But that null/component bug, though...not looking forward to grappling with it again. Worst-case, I suppose I could just back-off a bit and let the memory leak a little more to avoid the null ref, and maybe we can live with it. But I'll try one more day, at least.

Crafting Leak Tamed, OOO Tomorrow

Hey Folks! Early update today as I'm about to head out. I think the crafting leak I mentioned may be mostly under control now.

The fix involved probably over a dozen patches to various places in the code where items were created but later never destroyed. Things like temporary treasures generated while checking a recipe, item components and stack contents during these checks, potential yield items that later were replaced by final copies, etc. It was a huge rat king of interdependent code, and I fear null references in our future.

But, the number of wasted/leaked items in memory is down 90%. From 100+ as a result of a single recipe, to ~10 as a result of multiple recipes. So maybe more like 95% reduced? Anyway, much better. And so far, no nulls. But I've warned Tiago to be on the lookout. We've really disturbed a sleeping dog, here.

With that handed-off to Tiago, I'm heading out of the office.

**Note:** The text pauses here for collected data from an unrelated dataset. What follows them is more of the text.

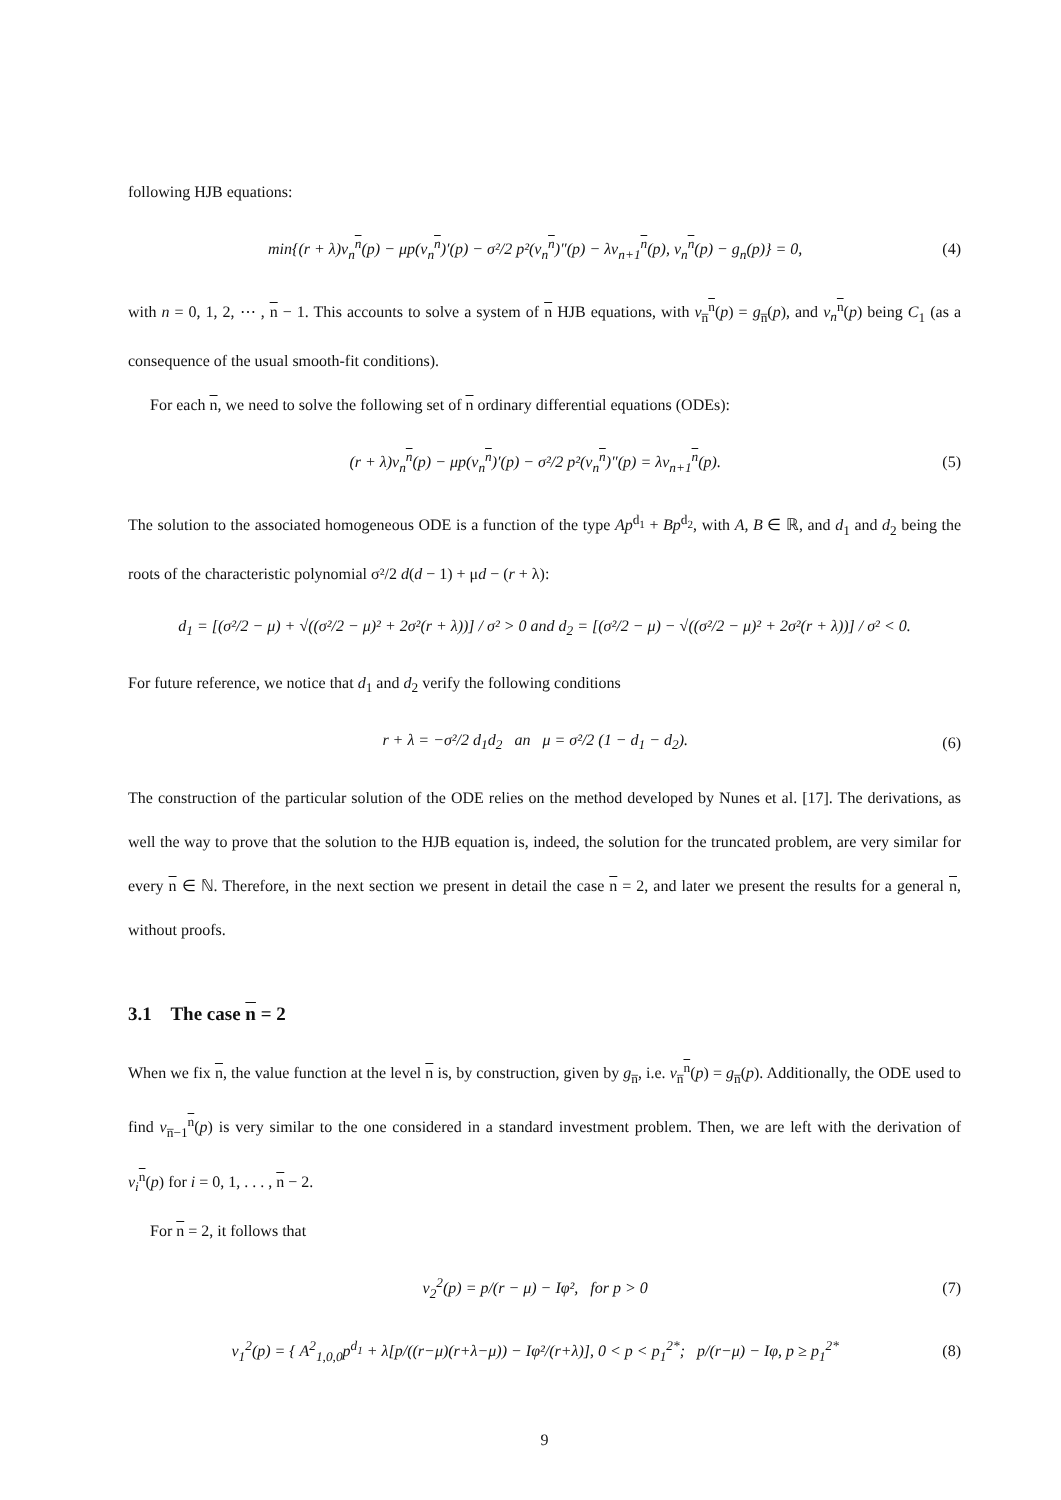following HJB equations:
min{(r + λ)v<sub>n</sub><sup>n</sup>(p) − μp(v<sub>n</sub><sup>n</sup>)′(p) − σ²/2 p²(v<sub>n</sub><sup>n</sup>)″(p) − λv<sub>n+1</sub><sup>n</sup>(p), v<sub>n</sub><sup>n</sup>(p) − g<sub>n</sub>(p)} = 0, (4)
with n = 0, 1, 2, ⋯ , n − 1. This accounts to solve a system of n HJB equations, with v<sub>n̅</sub><sup>n</sup>(p) = g<sub>n̅</sub>(p), and v<sub>n</sub><sup>n</sup>(p) being C<sub>1</sub> (as a consequence of the usual smooth-fit conditions).
For each n, we need to solve the following set of n ordinary differential equations (ODEs):
(r + λ)v<sub>n</sub><sup>n</sup>(p) − μp(v<sub>n</sub><sup>n</sup>)′(p) − σ²/2 p²(v<sub>n</sub><sup>n</sup>)″(p) = λv<sub>n+1</sub><sup>n</sup>(p). (5)
The solution to the associated homogeneous ODE is a function of the type Ap<sup>d<sub>1</sub></sup> + Bp<sup>d<sub>2</sub></sup>, with A, B ∈ ℝ, and d<sub>1</sub> and d<sub>2</sub> being the roots of the characteristic polynomial σ²/2 d(d − 1) + μd − (r + λ):
d<sub>1</sub> = [(σ²/2 − μ) + √((σ²/2 − μ)² + 2σ²(r + λ))] / σ² > 0 and d<sub>2</sub> = [(σ²/2 − μ) − √((σ²/2 − μ)² + 2σ²(r + λ))] / σ² < 0.
For future reference, we notice that d<sub>1</sub> and d<sub>2</sub> verify the following conditions
r + λ = −σ²/2 d<sub>1</sub>d<sub>2</sub> an μ = σ²/2 (1 − d<sub>1</sub> − d<sub>2</sub>). (6)
The construction of the particular solution of the ODE relies on the method developed by Nunes et al. [17]. The derivations, as well the way to prove that the solution to the HJB equation is, indeed, the solution for the truncated problem, are very similar for every n ∈ ℕ. Therefore, in the next section we present in detail the case n = 2, and later we present the results for a general n, without proofs.
3.1 The case n = 2
When we fix n, the value function at the level n is, by construction, given by g<sub>n̅</sub>, i.e. v<sub>n̅</sub><sup>n</sup>(p) = g<sub>n̅</sub>(p). Additionally, the ODE used to find v<sub>n̅−1</sub><sup>n</sup>(p) is very similar to the one considered in a standard investment problem. Then, we are left with the derivation of v<sub>i</sub><sup>n</sup>(p) for i = 0, 1, . . . , n − 2.
For n = 2, it follows that
v<sub>2</sub><sup>2</sup>(p) = p/(r − μ) − Iφ², for p > 0 (7)
v<sub>1</sub><sup>2</sup>(p) = { A<sup>2</sup><sub>1,0,0</sub>p<sup>d<sub>1</sub></sup> + λ[p/((r−μ)(r+λ−μ)) − Iφ²/(r+λ)], 0 < p < p<sub>1</sub><sup>2*</sup>; p/(r−μ) − Iφ, p ≥ p<sub>1</sub><sup>2*</sup> (8)
9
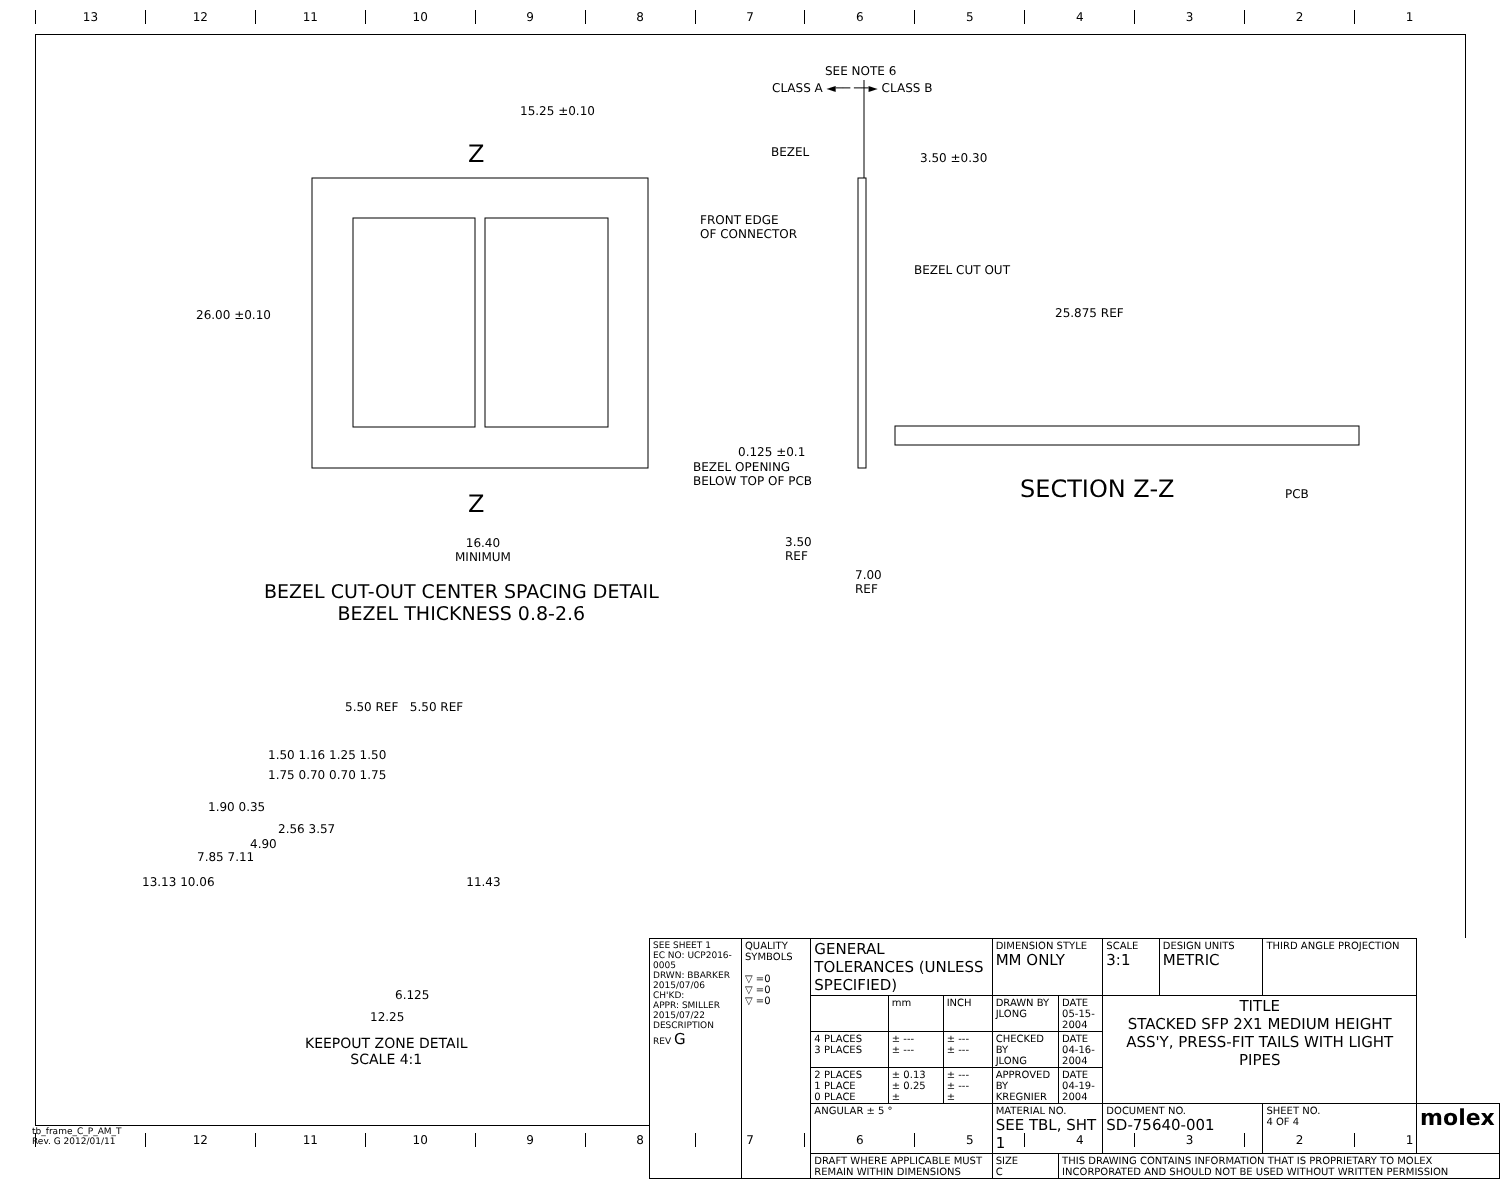13 12 11 10 987654321
SEE NOTE 6
CLASS A ◄── ──► CLASS B
15.25 ±0.10
Z BEZEL 3.50 ±0.30
FRONT EDGE
OF CONNECTOR
BEZEL CUT OUT
26.00 ±0.10 25.875 REF
0.125 ±0.1
BEZEL OPENING
BELOW TOP OF PCB
SECTION Z-Z PCB
Z
16.40
MINIMUM
3.50
REF
7.00
REF
BEZEL CUT-OUT CENTER SPACING DETAIL
BEZEL THICKNESS 0.8-2.6
5.50 REF 5.50 REF
1.50 1.16 1.25 1.50
1.75 0.70 0.70 1.75
1.90 0.35
2.56 3.57
4.90
7.85 7.11
13.13 10.06 11.43
6.125
12.25
KEEPOUT ZONE DETAIL
SCALE 4:1
| SEE SHEET 1 EC NO: UCP2016-0005 DRWN: BBARKER 2015/07/06 CH'KD: APPR: SMILLER 2015/07/22 DESCRIPTION REV G | QUALITY SYMBOLS ▽ =0 ▽ =0 ▽ =0 | GENERAL TOLERANCES (UNLESS SPECIFIED) | | | DIMENSION STYLE MM ONLY | | SCALE 3:1 | DESIGN UNITS METRIC | THIRD ANGLE PROJECTION | | |
| | | | mm | INCH | DRAWN BY JLONG | DATE 05-15-2004 | TITLE STACKED SFP 2X1 MEDIUM HEIGHT ASS'Y, PRESS-FIT TAILS WITH LIGHT PIPES | | | | |
| | | 4 PLACES 3 PLACES | ± --- ± --- | ± --- ± --- | CHECKED BY JLONG | DATE 04-16-2004 | | | | | |
| | | 2 PLACES 1 PLACE 0 PLACE | ± 0.13 ± 0.25 ± | ± --- ± --- ± | APPROVED BY KREGNIER | DATE 04-19-2004 | | | | | |
| | | ANGULAR ± 5 ° | | | MATERIAL NO. SEE TBL, SHT 1 | | DOCUMENT NO. SD-75640-001 | | | SHEET NO. 4 OF 4 | molex |
| | | DRAFT WHERE APPLICABLE MUST REMAIN WITHIN DIMENSIONS | | | SIZE C | THIS DRAWING CONTAINS INFORMATION THAT IS PROPRIETARY TO MOLEX INCORPORATED AND SHOULD NOT BE USED WITHOUT WRITTEN PERMISSION | | | | | |
tb_frame_C_P_AM_T
Rev. G 2012/01/11
12 11 10 987654321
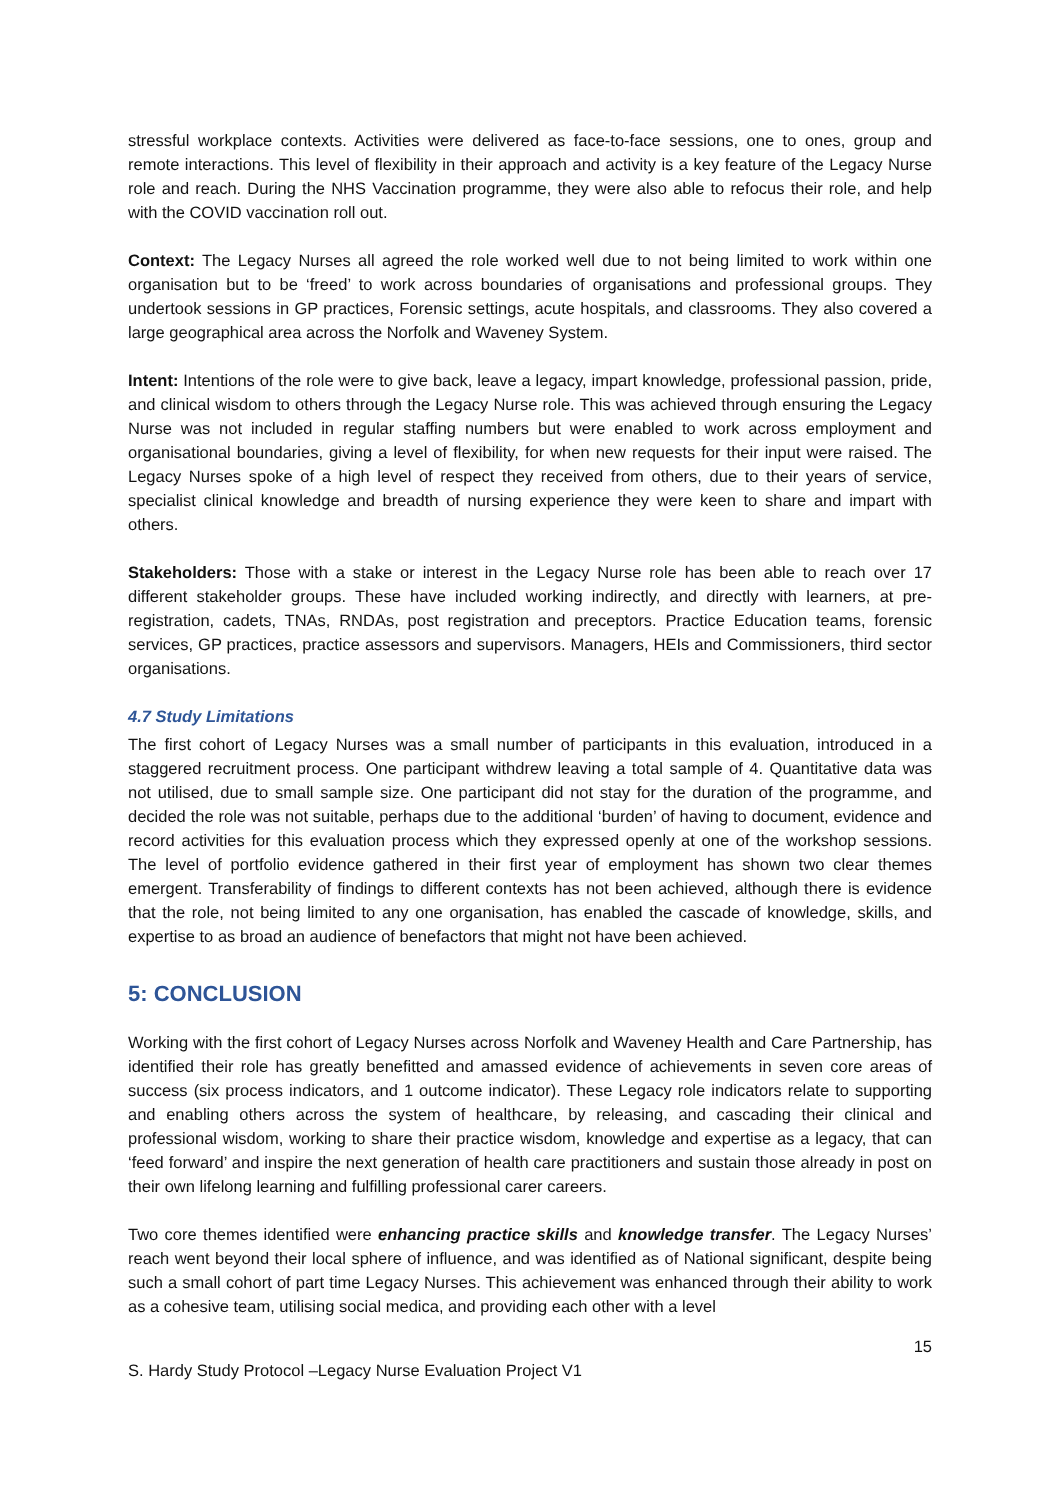stressful workplace contexts. Activities were delivered as face-to-face sessions, one to ones, group and remote interactions. This level of flexibility in their approach and activity is a key feature of the Legacy Nurse role and reach. During the NHS Vaccination programme, they were also able to refocus their role, and help with the COVID vaccination roll out.
Context: The Legacy Nurses all agreed the role worked well due to not being limited to work within one organisation but to be ‘freed’ to work across boundaries of organisations and professional groups. They undertook sessions in GP practices, Forensic settings, acute hospitals, and classrooms. They also covered a large geographical area across the Norfolk and Waveney System.
Intent: Intentions of the role were to give back, leave a legacy, impart knowledge, professional passion, pride, and clinical wisdom to others through the Legacy Nurse role. This was achieved through ensuring the Legacy Nurse was not included in regular staffing numbers but were enabled to work across employment and organisational boundaries, giving a level of flexibility, for when new requests for their input were raised. The Legacy Nurses spoke of a high level of respect they received from others, due to their years of service, specialist clinical knowledge and breadth of nursing experience they were keen to share and impart with others.
Stakeholders: Those with a stake or interest in the Legacy Nurse role has been able to reach over 17 different stakeholder groups. These have included working indirectly, and directly with learners, at pre-registration, cadets, TNAs, RNDAs, post registration and preceptors. Practice Education teams, forensic services, GP practices, practice assessors and supervisors. Managers, HEIs and Commissioners, third sector organisations.
4.7 Study Limitations
The first cohort of Legacy Nurses was a small number of participants in this evaluation, introduced in a staggered recruitment process. One participant withdrew leaving a total sample of 4. Quantitative data was not utilised, due to small sample size. One participant did not stay for the duration of the programme, and decided the role was not suitable, perhaps due to the additional ‘burden’ of having to document, evidence and record activities for this evaluation process which they expressed openly at one of the workshop sessions. The level of portfolio evidence gathered in their first year of employment has shown two clear themes emergent. Transferability of findings to different contexts has not been achieved, although there is evidence that the role, not being limited to any one organisation, has enabled the cascade of knowledge, skills, and expertise to as broad an audience of benefactors that might not have been achieved.
5: CONCLUSION
Working with the first cohort of Legacy Nurses across Norfolk and Waveney Health and Care Partnership, has identified their role has greatly benefitted and amassed evidence of achievements in seven core areas of success (six process indicators, and 1 outcome indicator). These Legacy role indicators relate to supporting and enabling others across the system of healthcare, by releasing, and cascading their clinical and professional wisdom, working to share their practice wisdom, knowledge and expertise as a legacy, that can ‘feed forward’ and inspire the next generation of health care practitioners and sustain those already in post on their own lifelong learning and fulfilling professional carer careers.
Two core themes identified were enhancing practice skills and knowledge transfer. The Legacy Nurses’ reach went beyond their local sphere of influence, and was identified as of National significant, despite being such a small cohort of part time Legacy Nurses. This achievement was enhanced through their ability to work as a cohesive team, utilising social medica, and providing each other with a level
15
S. Hardy Study Protocol –Legacy Nurse Evaluation Project V1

So no news tomorrow. I should be back to normal on Monday, though. Hope everyone has a good weekend!

CombatPairs and Crafting Leak

Hey Folks! Tiago and I are starting to see improvements! Our latest memory leak fixes have the numbers way down, to the degree that short games look pretty safe. But there may still be some long-term effects to fix.

After a quick recap, we decided my next target should be CombatPairs. These are not being destroyed appropriately after combat, and as combat can occur both between player and NPCs and between distant NPCs, this can add-up.

Fortunately, this turned out to be easy to solve. The place where the CombatPairs are no longer needed is quite clear, and I added clean-up code there. All seems well in that department!

Unfortunately, during my testing of this, I discovered a potentially huge leak in crafting. (Which, I suppose, is actually good news if I can fix it before launch.)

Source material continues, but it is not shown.